DIRECTIONS -> The answer should be each line of the records that contains the word "lines"; please copy them all.

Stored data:
_ _ _ _ _

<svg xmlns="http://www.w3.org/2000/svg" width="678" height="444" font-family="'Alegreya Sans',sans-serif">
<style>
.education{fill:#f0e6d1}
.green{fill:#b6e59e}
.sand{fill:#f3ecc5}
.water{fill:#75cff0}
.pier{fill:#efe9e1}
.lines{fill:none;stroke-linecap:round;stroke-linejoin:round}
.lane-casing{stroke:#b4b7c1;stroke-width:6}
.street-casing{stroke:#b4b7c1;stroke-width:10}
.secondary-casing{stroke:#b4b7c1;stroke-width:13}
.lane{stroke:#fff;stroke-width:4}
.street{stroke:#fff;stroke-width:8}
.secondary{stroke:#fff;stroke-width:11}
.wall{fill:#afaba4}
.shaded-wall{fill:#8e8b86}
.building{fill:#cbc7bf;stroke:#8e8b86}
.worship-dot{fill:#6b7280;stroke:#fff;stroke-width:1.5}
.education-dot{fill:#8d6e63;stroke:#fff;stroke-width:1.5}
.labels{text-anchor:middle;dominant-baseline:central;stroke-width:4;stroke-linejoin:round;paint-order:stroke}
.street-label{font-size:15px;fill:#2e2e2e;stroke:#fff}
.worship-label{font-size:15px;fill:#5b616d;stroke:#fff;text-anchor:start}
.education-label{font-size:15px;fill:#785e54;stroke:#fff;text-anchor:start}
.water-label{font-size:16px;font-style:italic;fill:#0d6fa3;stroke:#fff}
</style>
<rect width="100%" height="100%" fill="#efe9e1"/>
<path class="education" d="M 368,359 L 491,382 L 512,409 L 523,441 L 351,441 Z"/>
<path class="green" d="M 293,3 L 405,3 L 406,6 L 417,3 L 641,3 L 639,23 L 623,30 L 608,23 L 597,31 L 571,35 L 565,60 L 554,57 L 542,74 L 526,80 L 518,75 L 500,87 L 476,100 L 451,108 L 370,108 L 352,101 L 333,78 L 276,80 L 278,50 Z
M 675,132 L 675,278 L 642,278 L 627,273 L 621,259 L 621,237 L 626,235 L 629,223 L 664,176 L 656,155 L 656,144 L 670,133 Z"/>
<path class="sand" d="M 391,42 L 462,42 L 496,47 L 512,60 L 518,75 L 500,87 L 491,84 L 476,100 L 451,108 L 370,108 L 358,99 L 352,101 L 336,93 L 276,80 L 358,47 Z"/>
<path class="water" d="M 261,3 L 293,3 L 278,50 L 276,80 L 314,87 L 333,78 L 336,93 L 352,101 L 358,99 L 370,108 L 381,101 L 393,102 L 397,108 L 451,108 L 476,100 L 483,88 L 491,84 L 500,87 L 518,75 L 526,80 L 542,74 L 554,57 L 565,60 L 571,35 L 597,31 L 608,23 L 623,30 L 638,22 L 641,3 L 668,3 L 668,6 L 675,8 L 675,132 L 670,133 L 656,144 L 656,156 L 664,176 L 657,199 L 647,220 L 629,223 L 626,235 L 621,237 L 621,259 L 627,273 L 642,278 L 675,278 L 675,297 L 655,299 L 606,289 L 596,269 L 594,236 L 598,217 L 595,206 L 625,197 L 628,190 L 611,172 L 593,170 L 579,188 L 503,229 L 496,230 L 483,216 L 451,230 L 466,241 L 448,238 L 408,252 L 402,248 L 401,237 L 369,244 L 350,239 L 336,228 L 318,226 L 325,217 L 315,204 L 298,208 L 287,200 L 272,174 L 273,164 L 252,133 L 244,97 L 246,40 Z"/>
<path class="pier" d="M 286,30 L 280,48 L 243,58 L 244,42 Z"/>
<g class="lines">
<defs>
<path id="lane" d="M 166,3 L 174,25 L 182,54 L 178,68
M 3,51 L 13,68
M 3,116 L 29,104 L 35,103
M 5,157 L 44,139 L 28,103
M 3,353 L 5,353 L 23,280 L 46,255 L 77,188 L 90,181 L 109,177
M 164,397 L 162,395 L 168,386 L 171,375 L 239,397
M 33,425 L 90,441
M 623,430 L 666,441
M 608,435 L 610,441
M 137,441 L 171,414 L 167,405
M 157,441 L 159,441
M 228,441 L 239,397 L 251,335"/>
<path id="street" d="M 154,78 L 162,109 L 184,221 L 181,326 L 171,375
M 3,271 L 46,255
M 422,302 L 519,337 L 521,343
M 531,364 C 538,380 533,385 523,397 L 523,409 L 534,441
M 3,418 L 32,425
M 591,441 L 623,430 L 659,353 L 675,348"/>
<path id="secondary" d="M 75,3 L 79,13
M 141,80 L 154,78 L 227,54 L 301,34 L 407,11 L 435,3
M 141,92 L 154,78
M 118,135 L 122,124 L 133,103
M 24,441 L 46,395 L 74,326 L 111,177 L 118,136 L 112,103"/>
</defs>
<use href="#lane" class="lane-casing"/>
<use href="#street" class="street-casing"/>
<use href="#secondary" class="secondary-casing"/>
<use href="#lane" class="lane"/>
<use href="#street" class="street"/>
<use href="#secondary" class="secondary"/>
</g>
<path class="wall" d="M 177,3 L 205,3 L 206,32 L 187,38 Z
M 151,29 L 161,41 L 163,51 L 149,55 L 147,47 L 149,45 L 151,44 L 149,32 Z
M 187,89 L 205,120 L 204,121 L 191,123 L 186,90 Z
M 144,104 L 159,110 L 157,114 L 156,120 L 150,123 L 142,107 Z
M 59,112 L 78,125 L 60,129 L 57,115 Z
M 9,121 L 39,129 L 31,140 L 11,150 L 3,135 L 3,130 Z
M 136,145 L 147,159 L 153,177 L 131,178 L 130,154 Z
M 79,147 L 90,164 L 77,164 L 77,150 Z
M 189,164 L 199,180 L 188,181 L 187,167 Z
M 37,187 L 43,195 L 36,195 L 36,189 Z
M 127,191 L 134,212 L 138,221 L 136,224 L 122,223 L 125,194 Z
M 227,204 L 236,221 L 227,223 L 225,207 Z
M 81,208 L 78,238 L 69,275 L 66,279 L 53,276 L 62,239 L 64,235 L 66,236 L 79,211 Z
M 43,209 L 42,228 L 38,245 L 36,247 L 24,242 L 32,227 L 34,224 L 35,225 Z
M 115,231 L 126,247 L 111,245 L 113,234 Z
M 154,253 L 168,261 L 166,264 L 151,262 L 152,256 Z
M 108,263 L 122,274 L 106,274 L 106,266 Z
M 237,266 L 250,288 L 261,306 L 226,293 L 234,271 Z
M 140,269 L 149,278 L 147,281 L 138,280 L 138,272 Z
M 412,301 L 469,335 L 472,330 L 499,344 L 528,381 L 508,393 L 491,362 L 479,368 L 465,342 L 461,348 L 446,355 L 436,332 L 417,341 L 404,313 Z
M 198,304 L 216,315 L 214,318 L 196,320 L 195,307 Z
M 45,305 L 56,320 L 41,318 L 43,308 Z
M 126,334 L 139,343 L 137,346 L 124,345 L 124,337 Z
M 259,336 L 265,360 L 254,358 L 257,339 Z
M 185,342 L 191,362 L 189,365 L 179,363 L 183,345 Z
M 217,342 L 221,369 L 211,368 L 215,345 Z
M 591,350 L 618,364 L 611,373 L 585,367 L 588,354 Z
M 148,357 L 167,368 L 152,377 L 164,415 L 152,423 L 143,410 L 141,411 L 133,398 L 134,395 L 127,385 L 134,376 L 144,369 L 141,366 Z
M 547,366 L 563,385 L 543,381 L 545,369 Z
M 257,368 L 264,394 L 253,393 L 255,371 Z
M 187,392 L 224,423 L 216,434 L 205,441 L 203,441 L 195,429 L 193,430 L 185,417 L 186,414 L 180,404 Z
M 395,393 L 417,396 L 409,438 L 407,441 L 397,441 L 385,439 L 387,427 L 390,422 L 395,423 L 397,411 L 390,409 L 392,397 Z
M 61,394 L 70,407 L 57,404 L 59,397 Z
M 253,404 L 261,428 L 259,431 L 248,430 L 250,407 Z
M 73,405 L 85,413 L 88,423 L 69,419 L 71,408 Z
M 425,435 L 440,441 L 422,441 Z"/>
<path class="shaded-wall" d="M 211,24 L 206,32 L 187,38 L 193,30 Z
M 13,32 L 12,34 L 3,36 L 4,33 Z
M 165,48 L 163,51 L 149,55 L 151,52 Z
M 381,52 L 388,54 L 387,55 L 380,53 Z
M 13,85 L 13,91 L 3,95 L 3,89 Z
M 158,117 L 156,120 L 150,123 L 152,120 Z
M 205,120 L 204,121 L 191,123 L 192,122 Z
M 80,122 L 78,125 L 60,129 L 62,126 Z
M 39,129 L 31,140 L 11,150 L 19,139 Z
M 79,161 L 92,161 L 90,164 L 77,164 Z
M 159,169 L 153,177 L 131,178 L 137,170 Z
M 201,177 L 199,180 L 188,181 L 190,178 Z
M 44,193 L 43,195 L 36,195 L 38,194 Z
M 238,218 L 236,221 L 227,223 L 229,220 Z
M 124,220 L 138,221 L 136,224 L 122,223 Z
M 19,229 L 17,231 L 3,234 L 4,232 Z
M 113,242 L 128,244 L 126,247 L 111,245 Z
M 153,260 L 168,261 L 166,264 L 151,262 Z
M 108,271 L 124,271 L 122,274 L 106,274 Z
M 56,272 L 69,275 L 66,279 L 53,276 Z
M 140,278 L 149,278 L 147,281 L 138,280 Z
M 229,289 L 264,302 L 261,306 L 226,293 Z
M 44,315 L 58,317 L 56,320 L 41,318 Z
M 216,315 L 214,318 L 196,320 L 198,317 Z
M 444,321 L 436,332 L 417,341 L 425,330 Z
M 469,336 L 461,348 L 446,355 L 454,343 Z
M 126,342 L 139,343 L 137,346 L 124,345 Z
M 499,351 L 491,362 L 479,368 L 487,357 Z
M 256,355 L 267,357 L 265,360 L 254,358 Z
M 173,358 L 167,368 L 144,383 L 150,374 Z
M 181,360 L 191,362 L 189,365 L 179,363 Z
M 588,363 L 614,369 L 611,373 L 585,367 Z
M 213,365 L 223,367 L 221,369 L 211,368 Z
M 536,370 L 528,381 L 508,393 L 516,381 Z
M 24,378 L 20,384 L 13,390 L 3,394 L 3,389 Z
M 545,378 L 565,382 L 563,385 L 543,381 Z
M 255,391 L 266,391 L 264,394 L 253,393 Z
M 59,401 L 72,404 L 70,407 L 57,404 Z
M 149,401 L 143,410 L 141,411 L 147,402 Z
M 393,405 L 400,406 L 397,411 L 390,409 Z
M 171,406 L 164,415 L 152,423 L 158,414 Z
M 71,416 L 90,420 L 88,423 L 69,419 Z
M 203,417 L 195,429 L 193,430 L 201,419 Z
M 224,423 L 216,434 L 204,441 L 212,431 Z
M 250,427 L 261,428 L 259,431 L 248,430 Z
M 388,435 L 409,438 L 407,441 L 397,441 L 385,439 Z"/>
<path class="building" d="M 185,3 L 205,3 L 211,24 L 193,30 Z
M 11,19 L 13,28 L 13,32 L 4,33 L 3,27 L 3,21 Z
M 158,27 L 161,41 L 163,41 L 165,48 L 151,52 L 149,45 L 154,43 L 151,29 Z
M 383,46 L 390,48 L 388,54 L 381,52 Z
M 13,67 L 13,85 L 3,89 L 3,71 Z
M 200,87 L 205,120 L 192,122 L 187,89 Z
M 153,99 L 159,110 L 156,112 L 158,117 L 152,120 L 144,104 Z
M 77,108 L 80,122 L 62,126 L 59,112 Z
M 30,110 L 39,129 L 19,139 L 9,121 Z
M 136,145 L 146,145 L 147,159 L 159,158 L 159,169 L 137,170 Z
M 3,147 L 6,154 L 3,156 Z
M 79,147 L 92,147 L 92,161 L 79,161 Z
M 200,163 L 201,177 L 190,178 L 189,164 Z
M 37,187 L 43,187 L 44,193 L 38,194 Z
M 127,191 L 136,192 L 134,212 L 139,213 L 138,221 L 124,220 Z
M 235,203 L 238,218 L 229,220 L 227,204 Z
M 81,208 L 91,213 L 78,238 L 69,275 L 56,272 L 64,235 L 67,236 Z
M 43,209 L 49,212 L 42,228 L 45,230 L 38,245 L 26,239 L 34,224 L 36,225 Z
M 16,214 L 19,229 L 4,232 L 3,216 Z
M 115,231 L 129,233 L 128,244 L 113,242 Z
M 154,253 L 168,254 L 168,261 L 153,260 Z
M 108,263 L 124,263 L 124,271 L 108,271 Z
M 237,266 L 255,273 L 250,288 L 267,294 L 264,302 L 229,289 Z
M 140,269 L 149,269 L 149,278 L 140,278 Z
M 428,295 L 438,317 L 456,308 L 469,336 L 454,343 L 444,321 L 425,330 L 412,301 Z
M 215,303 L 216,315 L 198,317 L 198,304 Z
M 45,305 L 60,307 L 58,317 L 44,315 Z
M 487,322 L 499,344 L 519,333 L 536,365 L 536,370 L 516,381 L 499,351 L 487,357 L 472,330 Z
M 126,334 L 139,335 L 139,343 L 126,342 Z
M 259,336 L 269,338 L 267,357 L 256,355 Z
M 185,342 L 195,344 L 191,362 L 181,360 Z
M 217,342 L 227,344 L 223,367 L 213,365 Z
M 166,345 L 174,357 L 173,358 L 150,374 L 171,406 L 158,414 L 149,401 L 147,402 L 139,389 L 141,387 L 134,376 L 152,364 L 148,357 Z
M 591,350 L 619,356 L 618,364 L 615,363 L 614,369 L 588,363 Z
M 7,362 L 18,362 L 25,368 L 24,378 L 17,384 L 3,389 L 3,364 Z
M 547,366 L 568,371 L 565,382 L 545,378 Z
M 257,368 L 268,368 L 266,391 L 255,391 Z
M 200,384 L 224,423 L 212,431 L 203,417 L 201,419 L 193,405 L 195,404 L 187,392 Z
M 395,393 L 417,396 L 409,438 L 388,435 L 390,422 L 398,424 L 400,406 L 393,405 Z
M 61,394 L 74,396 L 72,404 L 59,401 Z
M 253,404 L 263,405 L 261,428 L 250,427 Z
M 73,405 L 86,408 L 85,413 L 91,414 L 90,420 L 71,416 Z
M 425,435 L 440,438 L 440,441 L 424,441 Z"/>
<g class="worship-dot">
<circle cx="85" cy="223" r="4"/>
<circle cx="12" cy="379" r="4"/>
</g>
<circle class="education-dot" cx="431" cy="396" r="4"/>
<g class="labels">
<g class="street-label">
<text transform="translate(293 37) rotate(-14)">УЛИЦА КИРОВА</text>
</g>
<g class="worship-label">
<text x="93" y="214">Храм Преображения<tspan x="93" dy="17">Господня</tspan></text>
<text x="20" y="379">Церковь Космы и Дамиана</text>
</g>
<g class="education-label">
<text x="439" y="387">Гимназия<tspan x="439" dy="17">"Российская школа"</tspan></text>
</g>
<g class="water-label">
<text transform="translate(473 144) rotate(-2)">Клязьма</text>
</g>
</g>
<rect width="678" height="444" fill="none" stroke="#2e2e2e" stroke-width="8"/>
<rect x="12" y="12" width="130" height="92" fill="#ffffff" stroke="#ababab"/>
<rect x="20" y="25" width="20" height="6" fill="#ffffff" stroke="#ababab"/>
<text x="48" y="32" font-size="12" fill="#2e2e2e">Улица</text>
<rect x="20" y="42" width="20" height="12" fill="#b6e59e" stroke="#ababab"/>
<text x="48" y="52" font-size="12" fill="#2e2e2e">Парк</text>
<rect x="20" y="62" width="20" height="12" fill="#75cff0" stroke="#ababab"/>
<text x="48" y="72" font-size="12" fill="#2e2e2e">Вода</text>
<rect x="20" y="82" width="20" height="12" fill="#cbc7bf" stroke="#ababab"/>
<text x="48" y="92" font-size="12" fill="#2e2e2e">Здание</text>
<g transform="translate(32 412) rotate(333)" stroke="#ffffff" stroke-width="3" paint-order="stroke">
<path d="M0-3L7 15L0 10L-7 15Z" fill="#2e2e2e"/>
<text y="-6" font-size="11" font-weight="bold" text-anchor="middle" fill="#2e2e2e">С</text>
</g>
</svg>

_ _ _ _ _

WORKED SOLUTION ->
.lines{fill:none;stroke-linecap:round;stroke-linejoin:round}
<g class="lines">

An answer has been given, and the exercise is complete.